Saved entries
== Segment start ==
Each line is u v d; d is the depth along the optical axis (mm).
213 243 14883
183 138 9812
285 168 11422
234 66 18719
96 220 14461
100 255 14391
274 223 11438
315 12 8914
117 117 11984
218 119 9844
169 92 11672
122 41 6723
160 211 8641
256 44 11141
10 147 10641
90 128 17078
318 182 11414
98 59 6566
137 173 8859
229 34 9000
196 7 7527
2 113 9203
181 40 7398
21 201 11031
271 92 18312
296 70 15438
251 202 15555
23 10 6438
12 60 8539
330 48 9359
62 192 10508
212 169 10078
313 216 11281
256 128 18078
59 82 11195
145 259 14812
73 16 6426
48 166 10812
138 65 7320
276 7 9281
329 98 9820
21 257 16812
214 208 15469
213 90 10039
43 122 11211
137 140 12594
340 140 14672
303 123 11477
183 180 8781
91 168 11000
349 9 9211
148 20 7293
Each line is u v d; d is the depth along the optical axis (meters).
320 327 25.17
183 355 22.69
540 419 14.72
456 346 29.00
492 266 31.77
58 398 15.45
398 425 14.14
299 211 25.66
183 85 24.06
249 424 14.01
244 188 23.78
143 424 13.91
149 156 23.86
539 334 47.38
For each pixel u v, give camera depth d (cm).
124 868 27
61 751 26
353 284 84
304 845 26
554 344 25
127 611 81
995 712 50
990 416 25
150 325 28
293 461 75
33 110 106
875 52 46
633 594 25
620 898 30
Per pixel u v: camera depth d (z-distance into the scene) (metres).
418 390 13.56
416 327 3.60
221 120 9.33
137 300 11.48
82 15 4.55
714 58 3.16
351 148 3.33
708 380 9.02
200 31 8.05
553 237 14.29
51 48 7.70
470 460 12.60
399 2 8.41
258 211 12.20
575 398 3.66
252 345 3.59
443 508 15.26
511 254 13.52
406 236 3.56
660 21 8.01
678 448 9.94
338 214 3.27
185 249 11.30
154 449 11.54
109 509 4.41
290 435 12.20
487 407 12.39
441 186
== Segment end ==
◆ **EXERCISE GOAL**
Word for word, copy out all the data given above.

◆ **TASK RESPONSE**
Each line is u v d; d is the depth along the optical axis (mm).
213 243 14883
183 138 9812
285 168 11422
234 66 18719
96 220 14461
100 255 14391
274 223 11438
315 12 8914
117 117 11984
218 119 9844
169 92 11672
122 41 6723
160 211 8641
256 44 11141
10 147 10641
90 128 17078
318 182 11414
98 59 6566
137 173 8859
229 34 9000
196 7 7527
2 113 9203
181 40 7398
21 201 11031
271 92 18312
296 70 15438
251 202 15555
23 10 6438
12 60 8539
330 48 9359
62 192 10508
212 169 10078
313 216 11281
256 128 18078
59 82 11195
145 259 14812
73 16 6426
48 166 10812
138 65 7320
276 7 9281
329 98 9820
21 257 16812
214 208 15469
213 90 10039
43 122 11211
137 140 12594
340 140 14672
303 123 11477
183 180 8781
91 168 11000
349 9 9211
148 20 7293
Each line is u v d; d is the depth along the optical axis (meters).
320 327 25.17
183 355 22.69
540 419 14.72
456 346 29.00
492 266 31.77
58 398 15.45
398 425 14.14
299 211 25.66
183 85 24.06
249 424 14.01
244 188 23.78
143 424 13.91
149 156 23.86
539 334 47.38
For each pixel u v, give camera depth d (cm).
124 868 27
61 751 26
353 284 84
304 845 26
554 344 25
127 611 81
995 712 50
990 416 25
150 325 28
293 461 75
33 110 106
875 52 46
633 594 25
620 898 30
Per pixel u v: camera depth d (z-distance into the scene) (metres).
418 390 13.56
416 327 3.60
221 120 9.33
137 300 11.48
82 15 4.55
714 58 3.16
351 148 3.33
708 380 9.02
200 31 8.05
553 237 14.29
51 48 7.70
470 460 12.60
399 2 8.41
258 211 12.20
575 398 3.66
252 345 3.59
443 508 15.26
511 254 13.52
406 236 3.56
660 21 8.01
678 448 9.94
338 214 3.27
185 249 11.30
154 449 11.54
109 509 4.41
290 435 12.20
487 407 12.39
441 186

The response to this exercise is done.